_Work request_
Reproduce each of the lines below without any change, keeping every character, space, and line break.

_Provided records_
******************************
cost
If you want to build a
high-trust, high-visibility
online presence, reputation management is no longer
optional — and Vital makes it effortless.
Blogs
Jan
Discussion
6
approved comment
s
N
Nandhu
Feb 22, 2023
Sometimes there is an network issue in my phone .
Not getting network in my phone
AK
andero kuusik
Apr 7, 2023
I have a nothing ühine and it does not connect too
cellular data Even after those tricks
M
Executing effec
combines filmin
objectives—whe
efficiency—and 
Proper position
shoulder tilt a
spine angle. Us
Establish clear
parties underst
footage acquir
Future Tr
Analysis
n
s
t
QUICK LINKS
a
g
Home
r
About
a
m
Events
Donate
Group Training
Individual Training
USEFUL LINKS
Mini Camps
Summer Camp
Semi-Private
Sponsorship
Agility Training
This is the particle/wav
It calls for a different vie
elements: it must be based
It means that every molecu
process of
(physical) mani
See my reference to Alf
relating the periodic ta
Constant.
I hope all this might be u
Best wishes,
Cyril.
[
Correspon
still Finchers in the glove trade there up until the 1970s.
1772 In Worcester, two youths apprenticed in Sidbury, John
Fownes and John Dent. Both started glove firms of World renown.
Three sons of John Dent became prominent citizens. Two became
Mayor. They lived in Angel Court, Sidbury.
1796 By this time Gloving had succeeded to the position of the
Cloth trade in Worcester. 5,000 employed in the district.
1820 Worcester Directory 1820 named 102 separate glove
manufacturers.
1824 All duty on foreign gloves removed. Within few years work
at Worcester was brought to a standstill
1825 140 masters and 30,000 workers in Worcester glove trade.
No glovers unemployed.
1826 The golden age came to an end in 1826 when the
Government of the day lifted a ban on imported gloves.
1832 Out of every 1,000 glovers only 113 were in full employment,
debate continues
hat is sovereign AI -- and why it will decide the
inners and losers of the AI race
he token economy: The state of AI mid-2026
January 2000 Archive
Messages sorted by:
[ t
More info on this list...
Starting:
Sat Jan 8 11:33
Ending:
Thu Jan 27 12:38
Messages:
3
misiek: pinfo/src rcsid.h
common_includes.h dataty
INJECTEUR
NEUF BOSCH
******************************
_Final answer_
cost
If you want to build a
high-trust, high-visibility
online presence, reputation management is no longer
optional — and Vital makes it effortless.
Blogs
Jan
Discussion
6
approved comment
s
N
Nandhu
Feb 22, 2023
Sometimes there is an network issue in my phone .
Not getting network in my phone
AK
andero kuusik
Apr 7, 2023
I have a nothing ühine and it does not connect too
cellular data Even after those tricks
M
Executing effec
combines filmin
objectives—whe
efficiency—and 
Proper position
shoulder tilt a
spine angle. Us
Establish clear
parties underst
footage acquir
Future Tr
Analysis
n
s
t
QUICK LINKS
a
g
Home
r
About
a
m
Events
Donate
Group Training
Individual Training
USEFUL LINKS
Mini Camps
Summer Camp
Semi-Private
Sponsorship
Agility Training
This is the particle/wav
It calls for a different vie
elements: it must be based
It means that every molecu
process of
(physical) mani
See my reference to Alf
relating the periodic ta
Constant.
I hope all this might be u
Best wishes,
Cyril.
[
Correspon
still Finchers in the glove trade there up until the 1970s.
1772 In Worcester, two youths apprenticed in Sidbury, John
Fownes and John Dent. Both started glove firms of World renown.
Three sons of John Dent became prominent citizens. Two became
Mayor. They lived in Angel Court, Sidbury.
1796 By this time Gloving had succeeded to the position of the
Cloth trade in Worcester. 5,000 employed in the district.
1820 Worcester Directory 1820 named 102 separate glove
manufacturers.
1824 All duty on foreign gloves removed. Within few years work
at Worcester was brought to a standstill
1825 140 masters and 30,000 workers in Worcester glove trade.
No glovers unemployed.
1826 The golden age came to an end in 1826 when the
Government of the day lifted a ban on imported gloves.
1832 Out of every 1,000 glovers only 113 were in full employment,
debate continues
hat is sovereign AI -- and why it will decide the
inners and losers of the AI race
he token economy: The state of AI mid-2026
January 2000 Archive
Messages sorted by:
[ t
More info on this list...
Starting:
Sat Jan 8 11:33
Ending:
Thu Jan 27 12:38
Messages:
3
misiek: pinfo/src rcsid.h
common_includes.h dataty
INJECTEUR
NEUF BOSCH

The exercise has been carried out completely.